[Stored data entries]
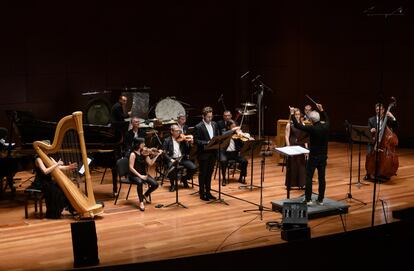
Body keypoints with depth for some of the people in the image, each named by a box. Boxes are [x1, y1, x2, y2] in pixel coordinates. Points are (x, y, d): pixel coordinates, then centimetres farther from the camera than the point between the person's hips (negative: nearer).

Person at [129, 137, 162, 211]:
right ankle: (141, 202, -21)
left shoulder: (144, 153, 4)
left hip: (143, 174, 6)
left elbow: (150, 163, 5)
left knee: (155, 184, -14)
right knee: (140, 182, -38)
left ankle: (146, 195, 16)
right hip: (134, 175, -6)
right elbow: (131, 168, -18)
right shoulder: (133, 154, -13)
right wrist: (140, 175, -25)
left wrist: (157, 155, -1)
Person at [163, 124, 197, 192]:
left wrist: (190, 143, -12)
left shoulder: (183, 139, 10)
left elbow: (188, 151, 5)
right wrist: (170, 159, -18)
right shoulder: (167, 141, 4)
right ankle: (172, 184, -8)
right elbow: (164, 153, -2)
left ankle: (184, 179, 10)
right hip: (172, 159, -3)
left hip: (183, 158, 3)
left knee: (193, 168, -21)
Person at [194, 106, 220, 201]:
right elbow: (196, 141, -14)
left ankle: (208, 192, 25)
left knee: (209, 173, 14)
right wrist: (207, 142, -26)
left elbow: (217, 136, 16)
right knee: (202, 174, 4)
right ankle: (202, 194, 13)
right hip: (203, 154, -6)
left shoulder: (214, 124, 8)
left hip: (212, 153, 6)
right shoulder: (198, 127, -12)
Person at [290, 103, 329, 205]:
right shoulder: (326, 126, -2)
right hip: (323, 156, 6)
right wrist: (321, 110, 31)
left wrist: (292, 114, -6)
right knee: (321, 178, 9)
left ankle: (308, 199, 2)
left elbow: (297, 125, -16)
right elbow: (327, 119, 23)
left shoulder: (312, 128, -19)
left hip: (314, 156, -6)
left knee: (309, 178, 2)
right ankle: (320, 199, 15)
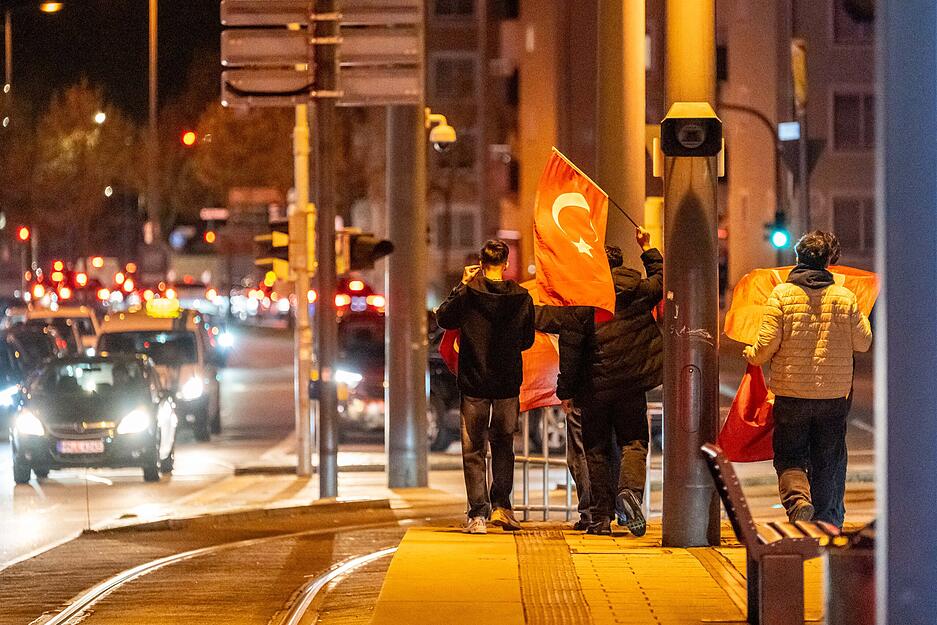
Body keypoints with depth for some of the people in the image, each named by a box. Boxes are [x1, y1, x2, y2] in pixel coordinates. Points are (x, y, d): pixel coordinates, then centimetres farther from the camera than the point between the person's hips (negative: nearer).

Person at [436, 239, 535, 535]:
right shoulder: (521, 297, -4)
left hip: (474, 382, -2)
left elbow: (443, 318, 5)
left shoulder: (468, 293, -11)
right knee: (503, 445, 19)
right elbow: (527, 340, 7)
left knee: (473, 450, 4)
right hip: (509, 384, 2)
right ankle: (501, 505, 11)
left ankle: (478, 514, -1)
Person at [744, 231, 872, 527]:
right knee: (828, 462, 13)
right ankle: (826, 523, 17)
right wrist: (860, 317, 25)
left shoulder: (781, 295, -8)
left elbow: (766, 345, -11)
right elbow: (863, 343, 5)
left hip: (791, 392, -1)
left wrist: (750, 355, 11)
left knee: (789, 455, 11)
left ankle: (798, 499, -16)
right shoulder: (845, 297, -3)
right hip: (834, 392, 1)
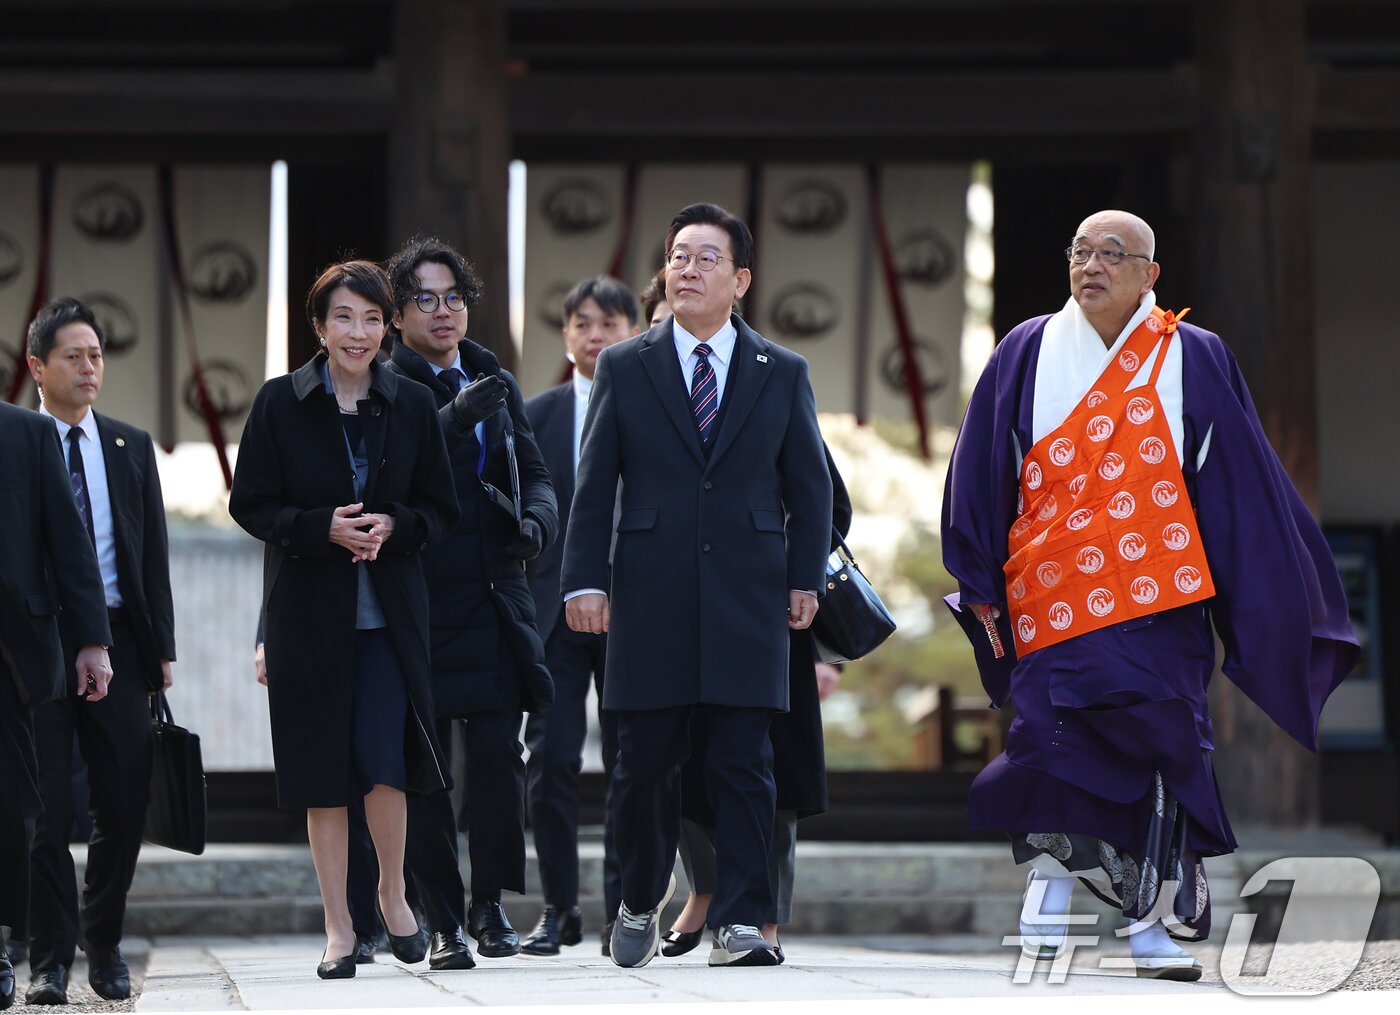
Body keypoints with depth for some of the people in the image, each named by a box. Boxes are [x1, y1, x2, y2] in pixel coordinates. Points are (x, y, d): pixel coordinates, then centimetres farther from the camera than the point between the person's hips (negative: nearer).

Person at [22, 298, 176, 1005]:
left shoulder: (131, 447, 13)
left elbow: (153, 553, 13)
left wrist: (161, 647, 6)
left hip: (117, 640, 3)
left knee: (125, 804, 3)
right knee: (46, 807, -4)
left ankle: (104, 946, 19)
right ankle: (50, 960, 2)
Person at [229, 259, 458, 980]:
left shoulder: (412, 407, 5)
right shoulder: (280, 403, 0)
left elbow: (440, 507, 8)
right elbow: (251, 503, 0)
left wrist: (393, 527, -12)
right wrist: (323, 528, -16)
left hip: (389, 612, 0)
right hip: (307, 611, 0)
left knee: (385, 760, -10)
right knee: (323, 770, 2)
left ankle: (393, 894, 16)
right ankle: (339, 927, 10)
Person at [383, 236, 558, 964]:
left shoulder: (496, 385, 17)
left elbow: (532, 469, 16)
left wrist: (536, 519, -6)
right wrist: (457, 418, -26)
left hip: (493, 596, 4)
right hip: (416, 597, -3)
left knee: (498, 751, -6)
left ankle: (490, 904, 8)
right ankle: (442, 919, 5)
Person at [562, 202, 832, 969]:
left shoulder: (782, 374, 9)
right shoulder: (623, 369, 7)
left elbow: (810, 488, 11)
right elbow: (593, 486, 5)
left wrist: (805, 578, 4)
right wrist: (584, 580, -3)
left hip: (747, 597, 0)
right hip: (650, 601, 0)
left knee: (744, 766, -3)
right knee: (645, 763, 4)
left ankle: (737, 923, -1)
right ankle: (640, 904, 23)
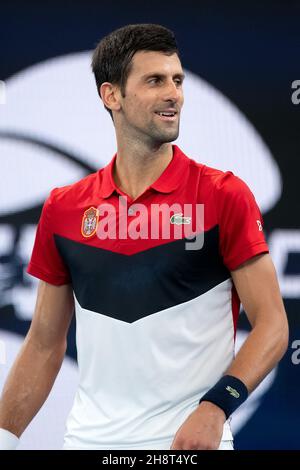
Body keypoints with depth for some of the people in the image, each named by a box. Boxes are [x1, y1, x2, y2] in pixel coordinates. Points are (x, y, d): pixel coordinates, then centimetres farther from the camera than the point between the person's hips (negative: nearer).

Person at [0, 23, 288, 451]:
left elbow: (272, 325, -7)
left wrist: (215, 407, -21)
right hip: (89, 438, 3)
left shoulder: (226, 196, -5)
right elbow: (45, 342, 10)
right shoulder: (63, 208, 4)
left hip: (189, 440, -3)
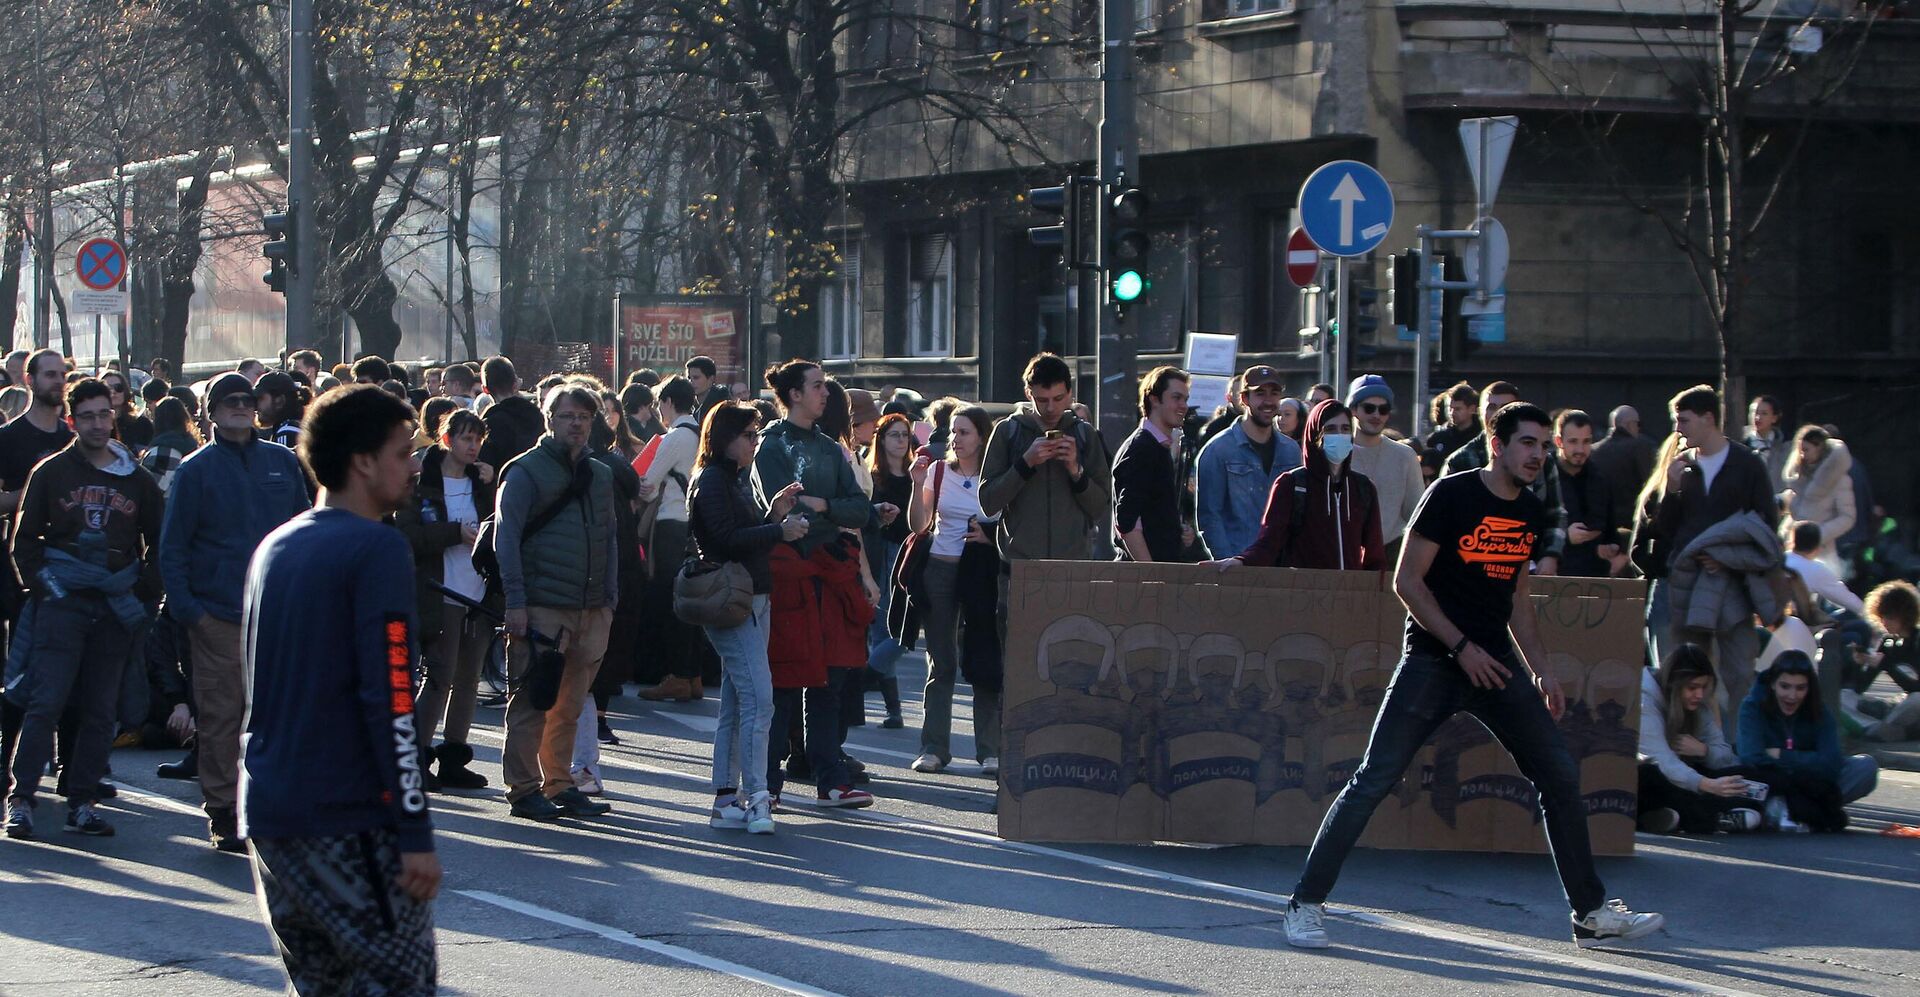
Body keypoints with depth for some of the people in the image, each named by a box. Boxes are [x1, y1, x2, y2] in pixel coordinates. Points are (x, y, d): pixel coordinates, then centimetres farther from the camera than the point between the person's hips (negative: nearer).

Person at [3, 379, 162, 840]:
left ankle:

What the exercise asks.
Every record is to be repeated exactly, and no picture is carried over.

Expected answer.
Body keypoints with depth for some of the people in the image, each named by a box. Boxes are [x1, y1, x2, y2] in pixel coordinates. Points are (x, y, d): pixel coordinates, then centimetres farther from the camera than the point between the person's hips (negative: nearer).

Person at [129, 137, 162, 211]:
right ankle: (141, 202, -21)
left shoulder: (144, 153, 4)
left hip: (143, 174, 6)
left elbow: (150, 163, 5)
left knee: (155, 184, -14)
right knee: (140, 182, -38)
left ankle: (146, 195, 16)
right hip: (134, 175, -6)
right elbow: (131, 168, -18)
right shoulder: (133, 154, -13)
right wrist: (140, 175, -25)
left wrist: (157, 155, -1)
Person at [163, 124, 197, 192]:
left wrist: (190, 143, -12)
left shoulder: (183, 139, 10)
left elbow: (188, 151, 5)
right wrist: (170, 159, -18)
right shoulder: (167, 141, 4)
right ankle: (172, 184, -8)
right elbow: (164, 153, -2)
left ankle: (184, 179, 10)
right hip: (172, 159, -3)
left hip: (183, 158, 3)
left knee: (193, 168, -21)
Person at [194, 106, 220, 201]:
right elbow: (196, 141, -14)
left ankle: (208, 192, 25)
left knee: (209, 173, 14)
right wrist: (207, 142, -26)
left elbow: (217, 136, 16)
right knee: (202, 174, 4)
right ankle: (202, 194, 13)
right hip: (203, 154, -6)
left shoulder: (214, 124, 8)
left hip: (212, 153, 6)
right shoulder: (198, 127, -12)
Person at [290, 103, 329, 205]:
right shoulder: (326, 126, -2)
right hip: (323, 156, 6)
right wrist: (321, 110, 31)
left wrist: (292, 114, -6)
right knee: (321, 178, 9)
left ankle: (308, 199, 2)
left elbow: (297, 125, -16)
right elbow: (327, 119, 23)
left shoulder: (312, 128, -19)
left hip: (314, 156, -6)
left knee: (309, 178, 2)
right ankle: (320, 199, 15)
Body keypoints with depth for some of the people in the image, each named by a box. Boxes are [x1, y1, x2, y2] in pixel coordinates. Points are (x, y, d): pixel coordinates, then centimetres farther from the camera than the point between the person's hips (negative: nearer).

Person at [436, 239, 535, 535]:
right shoulder: (521, 297, -4)
left hip: (474, 382, -2)
left elbow: (443, 318, 5)
left shoulder: (468, 293, -11)
right knee: (503, 445, 19)
right elbow: (527, 340, 7)
left knee: (473, 450, 4)
right hip: (509, 384, 2)
right ankle: (501, 505, 11)
left ankle: (478, 514, -1)
Person at [744, 231, 872, 527]:
right knee: (828, 462, 13)
right ankle: (826, 523, 17)
right wrist: (860, 317, 25)
left shoulder: (781, 295, -8)
left elbow: (766, 345, -11)
right elbow: (863, 343, 5)
left hip: (791, 392, -1)
left wrist: (750, 355, 11)
left knee: (789, 455, 11)
left ankle: (798, 499, -16)
right shoulder: (845, 297, -3)
right hip: (834, 392, 1)
Body keypoints with depth for some of the people in the image, each named by a box. Boxes are [x1, y1, x2, y2] in pixel coordinates. Points are (x, y, d): pixel coordinates, then centimetres farther from the camera than the point between the person's hips (negative: nearer).

Person at [22, 298, 176, 1005]:
left shoulder: (131, 447, 13)
left elbow: (153, 553, 13)
left wrist: (161, 647, 6)
left hip: (117, 640, 3)
left knee: (125, 804, 3)
right knee: (46, 807, -4)
left ankle: (104, 946, 19)
right ankle: (50, 960, 2)
Person at [229, 259, 458, 980]:
left shoulder: (412, 407, 5)
right shoulder: (280, 403, 0)
left elbow: (440, 507, 8)
right elbow: (251, 503, 0)
left wrist: (393, 527, -12)
right wrist: (323, 528, -16)
left hip: (389, 612, 0)
right hip: (307, 611, 0)
left knee: (385, 760, -10)
right knee: (323, 770, 2)
left ankle: (393, 894, 16)
right ankle: (339, 927, 10)
Person at [383, 236, 558, 964]:
left shoulder: (496, 385, 17)
left elbow: (532, 469, 16)
left wrist: (536, 519, -6)
right wrist: (457, 418, -26)
left hip: (493, 596, 4)
right hip: (416, 597, -3)
left knee: (498, 751, -6)
left ankle: (490, 904, 8)
right ankle: (442, 919, 5)
Person at [562, 202, 832, 969]:
left shoulder: (782, 374, 9)
right shoulder: (623, 369, 7)
left elbow: (810, 488, 11)
right elbow: (593, 486, 5)
left wrist: (805, 578, 4)
right wrist: (584, 580, -3)
left hip: (747, 597, 0)
right hip: (650, 601, 0)
left knee: (744, 766, -3)
right knee: (645, 763, 4)
left ankle: (737, 923, -1)
right ankle: (640, 904, 23)
Body keypoints with depth for some of the people in the image, each named by a box. Boxes are [x1, y1, x2, y2] in pixel coordinates. Points are (x, y, d): pixel coordinates, then centimetres farther from the camera than the point between the person's hips (negative: nearer).

Person at [0, 23, 288, 451]:
left elbow: (272, 325, -7)
left wrist: (215, 407, -21)
right hip: (89, 438, 3)
left shoulder: (226, 196, -5)
right elbow: (45, 342, 10)
right shoulder: (63, 208, 4)
left hip: (189, 440, -3)
Body keypoints with depth for some of the people in the image, each named by a box. Boxes are [x1, y1, x2, y2] in pixel coordinates. Points are (x, y, d): pixel coordinates, then centimetres farther from the camera than the point between the person's hips (negative: nearer).

Person at [3, 379, 162, 840]:
left ankle:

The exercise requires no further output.